* [WORK INSTRUCTIONS]: Extract every line of the entries below and reproduce each one word for word, with nothing altered.

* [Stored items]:

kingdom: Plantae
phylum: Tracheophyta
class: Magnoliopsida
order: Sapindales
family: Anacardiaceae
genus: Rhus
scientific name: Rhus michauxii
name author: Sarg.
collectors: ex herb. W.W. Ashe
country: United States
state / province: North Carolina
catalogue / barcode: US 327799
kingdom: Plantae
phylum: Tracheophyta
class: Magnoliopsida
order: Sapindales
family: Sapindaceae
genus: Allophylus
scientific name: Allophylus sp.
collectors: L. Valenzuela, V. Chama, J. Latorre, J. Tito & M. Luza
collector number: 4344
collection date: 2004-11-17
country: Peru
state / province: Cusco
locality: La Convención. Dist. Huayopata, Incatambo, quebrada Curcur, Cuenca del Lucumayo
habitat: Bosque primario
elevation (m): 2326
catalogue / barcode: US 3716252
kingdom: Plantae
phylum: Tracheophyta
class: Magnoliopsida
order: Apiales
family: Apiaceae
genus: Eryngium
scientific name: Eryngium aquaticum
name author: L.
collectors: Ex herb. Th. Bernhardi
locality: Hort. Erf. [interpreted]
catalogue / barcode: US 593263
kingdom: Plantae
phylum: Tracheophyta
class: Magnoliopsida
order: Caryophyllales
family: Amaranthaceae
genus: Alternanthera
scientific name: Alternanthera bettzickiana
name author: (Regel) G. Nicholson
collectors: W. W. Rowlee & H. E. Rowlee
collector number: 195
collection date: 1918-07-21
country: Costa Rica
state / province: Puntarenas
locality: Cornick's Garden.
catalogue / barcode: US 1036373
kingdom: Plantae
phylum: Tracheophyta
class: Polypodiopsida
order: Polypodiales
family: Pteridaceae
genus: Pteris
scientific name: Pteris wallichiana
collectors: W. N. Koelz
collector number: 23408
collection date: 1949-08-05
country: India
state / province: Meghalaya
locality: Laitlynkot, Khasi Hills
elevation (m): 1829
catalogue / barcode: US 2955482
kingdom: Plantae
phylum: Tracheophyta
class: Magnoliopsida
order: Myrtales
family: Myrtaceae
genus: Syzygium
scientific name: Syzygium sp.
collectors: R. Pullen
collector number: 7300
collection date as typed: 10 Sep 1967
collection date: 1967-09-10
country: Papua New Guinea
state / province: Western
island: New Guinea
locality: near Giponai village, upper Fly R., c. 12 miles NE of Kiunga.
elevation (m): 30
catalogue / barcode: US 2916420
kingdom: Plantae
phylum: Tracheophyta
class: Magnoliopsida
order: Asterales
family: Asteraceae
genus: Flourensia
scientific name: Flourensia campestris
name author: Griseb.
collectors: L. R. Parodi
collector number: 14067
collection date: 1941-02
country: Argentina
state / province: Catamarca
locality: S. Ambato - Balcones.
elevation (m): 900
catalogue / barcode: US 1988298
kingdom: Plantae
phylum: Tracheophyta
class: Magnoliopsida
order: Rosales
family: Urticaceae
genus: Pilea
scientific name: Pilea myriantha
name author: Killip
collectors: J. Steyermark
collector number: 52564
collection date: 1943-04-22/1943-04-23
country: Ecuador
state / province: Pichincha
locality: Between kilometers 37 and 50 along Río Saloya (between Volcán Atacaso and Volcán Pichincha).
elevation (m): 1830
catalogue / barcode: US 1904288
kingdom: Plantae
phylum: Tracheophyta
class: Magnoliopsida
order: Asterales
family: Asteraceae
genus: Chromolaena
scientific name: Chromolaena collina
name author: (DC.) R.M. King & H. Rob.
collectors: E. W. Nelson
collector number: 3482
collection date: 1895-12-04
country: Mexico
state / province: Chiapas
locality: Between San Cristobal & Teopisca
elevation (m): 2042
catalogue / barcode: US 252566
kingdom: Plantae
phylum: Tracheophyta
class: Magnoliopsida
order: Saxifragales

* [OUTPUT FOR THIS EXERCISE]:
kingdom: Plantae
phylum: Tracheophyta
class: Magnoliopsida
order: Sapindales
family: Anacardiaceae
genus: Rhus
scientific name: Rhus michauxii
name author: Sarg.
collectors: ex herb. W.W. Ashe
country: United States
state / province: North Carolina
catalogue / barcode: US 327799
kingdom: Plantae
phylum: Tracheophyta
class: Magnoliopsida
order: Sapindales
family: Sapindaceae
genus: Allophylus
scientific name: Allophylus sp.
collectors: L. Valenzuela, V. Chama, J. Latorre, J. Tito & M. Luza
collector number: 4344
collection date: 2004-11-17
country: Peru
state / province: Cusco
locality: La Convención. Dist. Huayopata, Incatambo, quebrada Curcur, Cuenca del Lucumayo
habitat: Bosque primario
elevation (m): 2326
catalogue / barcode: US 3716252
kingdom: Plantae
phylum: Tracheophyta
class: Magnoliopsida
order: Apiales
family: Apiaceae
genus: Eryngium
scientific name: Eryngium aquaticum
name author: L.
collectors: Ex herb. Th. Bernhardi
locality: Hort. Erf. [interpreted]
catalogue / barcode: US 593263
kingdom: Plantae
phylum: Tracheophyta
class: Magnoliopsida
order: Caryophyllales
family: Amaranthaceae
genus: Alternanthera
scientific name: Alternanthera bettzickiana
name author: (Regel) G. Nicholson
collectors: W. W. Rowlee & H. E. Rowlee
collector number: 195
collection date: 1918-07-21
country: Costa Rica
state / province: Puntarenas
locality: Cornick's Garden.
catalogue / barcode: US 1036373
kingdom: Plantae
phylum: Tracheophyta
class: Polypodiopsida
order: Polypodiales
family: Pteridaceae
genus: Pteris
scientific name: Pteris wallichiana
collectors: W. N. Koelz
collector number: 23408
collection date: 1949-08-05
country: India
state / province: Meghalaya
locality: Laitlynkot, Khasi Hills
elevation (m): 1829
catalogue / barcode: US 2955482
kingdom: Plantae
phylum: Tracheophyta
class: Magnoliopsida
order: Myrtales
family: Myrtaceae
genus: Syzygium
scientific name: Syzygium sp.
collectors: R. Pullen
collector number: 7300
collection date as typed: 10 Sep 1967
collection date: 1967-09-10
country: Papua New Guinea
state / province: Western
island: New Guinea
locality: near Giponai village, upper Fly R., c. 12 miles NE of Kiunga.
elevation (m): 30
catalogue / barcode: US 2916420
kingdom: Plantae
phylum: Tracheophyta
class: Magnoliopsida
order: Asterales
family: Asteraceae
genus: Flourensia
scientific name: Flourensia campestris
name author: Griseb.
collectors: L. R. Parodi
collector number: 14067
collection date: 1941-02
country: Argentina
state / province: Catamarca
locality: S. Ambato - Balcones.
elevation (m): 900
catalogue / barcode: US 1988298
kingdom: Plantae
phylum: Tracheophyta
class: Magnoliopsida
order: Rosales
family: Urticaceae
genus: Pilea
scientific name: Pilea myriantha
name author: Killip
collectors: J. Steyermark
collector number: 52564
collection date: 1943-04-22/1943-04-23
country: Ecuador
state / province: Pichincha
locality: Between kilometers 37 and 50 along Río Saloya (between Volcán Atacaso and Volcán Pichincha).
elevation (m): 1830
catalogue / barcode: US 1904288
kingdom: Plantae
phylum: Tracheophyta
class: Magnoliopsida
order: Asterales
family: Asteraceae
genus: Chromolaena
scientific name: Chromolaena collina
name author: (DC.) R.M. King & H. Rob.
collectors: E. W. Nelson
collector number: 3482
collection date: 1895-12-04
country: Mexico
state / province: Chiapas
locality: Between San Cristobal & Teopisca
elevation (m): 2042
catalogue / barcode: US 252566
kingdom: Plantae
phylum: Tracheophyta
class: Magnoliopsida
order: Saxifragales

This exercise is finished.